--- Data for analysis ---
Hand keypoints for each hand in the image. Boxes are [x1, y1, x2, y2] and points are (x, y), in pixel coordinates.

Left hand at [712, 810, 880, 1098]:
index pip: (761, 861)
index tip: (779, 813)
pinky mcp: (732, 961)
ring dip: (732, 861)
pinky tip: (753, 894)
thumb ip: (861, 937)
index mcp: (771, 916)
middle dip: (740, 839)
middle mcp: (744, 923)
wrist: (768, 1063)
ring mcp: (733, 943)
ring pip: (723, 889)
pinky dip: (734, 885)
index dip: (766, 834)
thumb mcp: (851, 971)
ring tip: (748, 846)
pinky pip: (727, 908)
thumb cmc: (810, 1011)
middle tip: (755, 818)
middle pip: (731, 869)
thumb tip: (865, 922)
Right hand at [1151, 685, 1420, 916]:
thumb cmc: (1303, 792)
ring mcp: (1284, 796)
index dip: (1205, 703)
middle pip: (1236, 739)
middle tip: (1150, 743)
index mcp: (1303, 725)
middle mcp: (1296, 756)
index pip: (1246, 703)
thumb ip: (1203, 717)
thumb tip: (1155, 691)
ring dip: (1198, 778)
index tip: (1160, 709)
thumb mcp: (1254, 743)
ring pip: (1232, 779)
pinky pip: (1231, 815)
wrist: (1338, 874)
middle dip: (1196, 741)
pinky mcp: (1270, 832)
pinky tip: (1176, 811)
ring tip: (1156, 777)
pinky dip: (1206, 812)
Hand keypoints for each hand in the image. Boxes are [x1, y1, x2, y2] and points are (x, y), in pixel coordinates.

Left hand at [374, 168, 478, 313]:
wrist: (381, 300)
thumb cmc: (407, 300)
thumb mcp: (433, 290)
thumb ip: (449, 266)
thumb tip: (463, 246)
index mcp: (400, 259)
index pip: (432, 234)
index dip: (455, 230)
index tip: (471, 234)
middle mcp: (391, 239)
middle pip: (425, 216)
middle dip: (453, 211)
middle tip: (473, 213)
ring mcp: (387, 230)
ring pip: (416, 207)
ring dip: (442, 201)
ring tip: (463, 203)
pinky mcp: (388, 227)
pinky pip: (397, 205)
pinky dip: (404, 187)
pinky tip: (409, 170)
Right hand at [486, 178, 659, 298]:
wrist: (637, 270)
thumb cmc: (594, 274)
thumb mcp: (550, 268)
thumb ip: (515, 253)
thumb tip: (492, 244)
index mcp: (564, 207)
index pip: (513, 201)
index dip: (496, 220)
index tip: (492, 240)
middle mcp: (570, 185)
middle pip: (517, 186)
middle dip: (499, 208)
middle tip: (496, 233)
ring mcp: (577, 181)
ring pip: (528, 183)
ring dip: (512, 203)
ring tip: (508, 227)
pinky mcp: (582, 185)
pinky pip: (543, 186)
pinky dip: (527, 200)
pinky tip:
---
# Exercise description:
Would you write out the whole listing word for word?

# Answer below:
Hand keypoints for each hand in the image. Boxes are [x1, y1, x2, y2] and points are (x, y), in pixel coordinates.

Left hand at [712, 810, 880, 1098]:
index pip: (761, 861)
index tip: (779, 813)
pinky mcp: (732, 961)
ring dip: (732, 861)
pinky tip: (753, 894)
thumb ip: (861, 937)
index mcp: (771, 916)
middle dip: (740, 839)
middle mcp: (744, 923)
wrist: (768, 1063)
ring mcp: (733, 943)
ring pip: (723, 889)
pinky dip: (734, 885)
index dip: (766, 834)
thumb mcp: (851, 971)
ring tip: (748, 846)
pinky pip: (727, 908)
thumb cmc: (810, 1011)
middle tip: (755, 818)
middle pip: (731, 869)
thumb tip: (865, 922)
Right hand at [1151, 685, 1420, 916]:
thumb cmc: (1303, 792)
ring mcp: (1284, 796)
index dip: (1205, 703)
middle pip: (1236, 739)
middle tip: (1150, 743)
index mcp: (1303, 725)
middle mcp: (1296, 756)
index pip: (1246, 703)
thumb ip: (1203, 717)
thumb tip: (1155, 691)
ring dip: (1198, 778)
index tip: (1160, 709)
thumb mcp: (1254, 743)
ring pip: (1232, 779)
pinky pip: (1231, 815)
wrist: (1338, 874)
middle dip: (1196, 741)
pinky mcp: (1270, 832)
pinky tip: (1176, 811)
ring tip: (1156, 777)
pinky dip: (1206, 812)
Hand keypoints for each hand in the image. Boxes are [x1, y1, x2, y2] and points are (x, y), in pixel coordinates.

Left hand at [374, 168, 478, 313]:
wrist: (381, 300)
thumb cmc: (407, 300)
thumb mcp: (433, 290)
thumb ip: (449, 266)
thumb tip: (463, 246)
index mcp: (400, 259)
index pip: (432, 234)
index dip: (455, 230)
index tip: (471, 234)
middle mcp: (391, 239)
middle pip: (425, 216)
middle dip: (453, 211)
middle tip: (473, 213)
ring mcp: (387, 230)
ring pip: (416, 207)
ring dip: (442, 201)
ring tip: (463, 203)
pinky mcp: (388, 227)
pinky pip: (397, 205)
pinky dip: (404, 187)
pinky tip: (409, 170)
Right hand at [486, 178, 659, 298]:
wrist: (637, 270)
thumb cmc: (594, 274)
thumb mcp: (550, 268)
thumb ip: (515, 253)
thumb tip: (492, 244)
index mcp: (564, 207)
index pip: (513, 201)
index dip: (496, 220)
index tip: (492, 240)
middle mcp: (570, 185)
middle pip: (517, 186)
middle dip: (499, 208)
middle tip: (496, 233)
ring mcp: (577, 181)
ring pip: (528, 183)
ring dip: (512, 203)
ring tip: (508, 227)
pinky mcp: (582, 185)
pinky pip: (543, 186)
pinky dip: (527, 200)
pinky tip:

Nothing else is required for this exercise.